'Intelligent discontent is the mainspring of civilization.' -- Eugene V. Debs

Friday, February 11, 2011

Egypt Erupts: Update [Mubarak Falls] 

UPDATE 2: Mubarak steps down, hands power to the military supreme council. Great joy in the streets. It will, of course, remain to be seen the extent to which this is a significant democratic development, but for now, it seems, the best thing to do is to proffer congratulations for the perseverance of the Egyptian people and to recommend that they do not forget the power they have in their hands.

UPDATE 1: Al Jazeera is reporting that they can confirm that Mubarak has left Cairo and arrived in Sharm el-Sheikh. If that is true (based on earlier articles that I can't locate now locating his Sharm el-Sheikh compound at a golf resort), than he is here.

INITIAL POST: Massive crowds in Tahrir Sq., perhaps the largest so far. The state television and radio building has been surrounded by thousands and state television admitted on air that they are unable to move staff or guests in or out of the building. Growing crowds at the presidential palace, with the military apparently moving to accommodate the growing crowds by moving checkpoints to wider and wider areas. Al Jazeera reports that an army major has joined protests in Tahrir and has said that 15 other middle-ranking officers have also gone over and that the "armed forces solidarity movement with the people has begun."

Huge crowds also in Alexandria, they have set off on a march to another presidential palace, the last palace occupied King Farouk before he was ousted in the Free Officers' Coup of 1952 that brought Nasser to power.

Indications of large crowds in many other cities throughout Egypt, as one might expect, but not much first-hand reporting. Al Jazeera's live blog says "thousands" in Mahala, Tanta, Ismailia, and Suez.

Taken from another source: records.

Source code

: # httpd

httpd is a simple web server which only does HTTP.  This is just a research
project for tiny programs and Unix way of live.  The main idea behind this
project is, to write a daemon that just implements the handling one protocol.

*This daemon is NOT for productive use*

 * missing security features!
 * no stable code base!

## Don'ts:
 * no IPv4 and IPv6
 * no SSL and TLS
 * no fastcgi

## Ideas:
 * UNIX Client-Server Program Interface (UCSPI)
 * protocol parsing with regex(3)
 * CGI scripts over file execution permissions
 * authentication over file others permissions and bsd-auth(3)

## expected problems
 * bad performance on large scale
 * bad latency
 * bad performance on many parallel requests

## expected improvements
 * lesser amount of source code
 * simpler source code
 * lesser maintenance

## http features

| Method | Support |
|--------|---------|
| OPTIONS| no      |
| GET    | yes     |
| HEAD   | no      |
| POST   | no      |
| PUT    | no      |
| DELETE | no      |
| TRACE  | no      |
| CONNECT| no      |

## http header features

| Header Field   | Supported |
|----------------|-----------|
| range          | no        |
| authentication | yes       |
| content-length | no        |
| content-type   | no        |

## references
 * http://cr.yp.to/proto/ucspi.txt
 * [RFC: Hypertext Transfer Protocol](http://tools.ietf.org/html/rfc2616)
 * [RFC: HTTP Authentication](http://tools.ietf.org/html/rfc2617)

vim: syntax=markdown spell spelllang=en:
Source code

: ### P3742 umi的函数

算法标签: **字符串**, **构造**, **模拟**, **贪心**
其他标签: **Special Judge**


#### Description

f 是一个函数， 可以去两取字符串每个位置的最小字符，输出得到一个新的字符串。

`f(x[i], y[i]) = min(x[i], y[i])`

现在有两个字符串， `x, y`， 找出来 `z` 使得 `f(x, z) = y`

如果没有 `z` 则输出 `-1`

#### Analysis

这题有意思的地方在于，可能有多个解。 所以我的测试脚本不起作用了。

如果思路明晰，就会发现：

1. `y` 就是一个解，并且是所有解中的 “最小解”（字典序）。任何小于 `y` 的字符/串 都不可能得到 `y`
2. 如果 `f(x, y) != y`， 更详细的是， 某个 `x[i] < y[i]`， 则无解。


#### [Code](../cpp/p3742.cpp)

The key to this, it appears to me, is whether the lower-ranking officers and rank-and-file of the military can either be split from, or convinced to impose their will on, the top ranks that are fully invested in the regime. Unfortunately, this suggests that the role of the military in Egyptian in political life will, whatever the outcome, remain central, but I don't really see any other way that the protesters can achieve their base demands.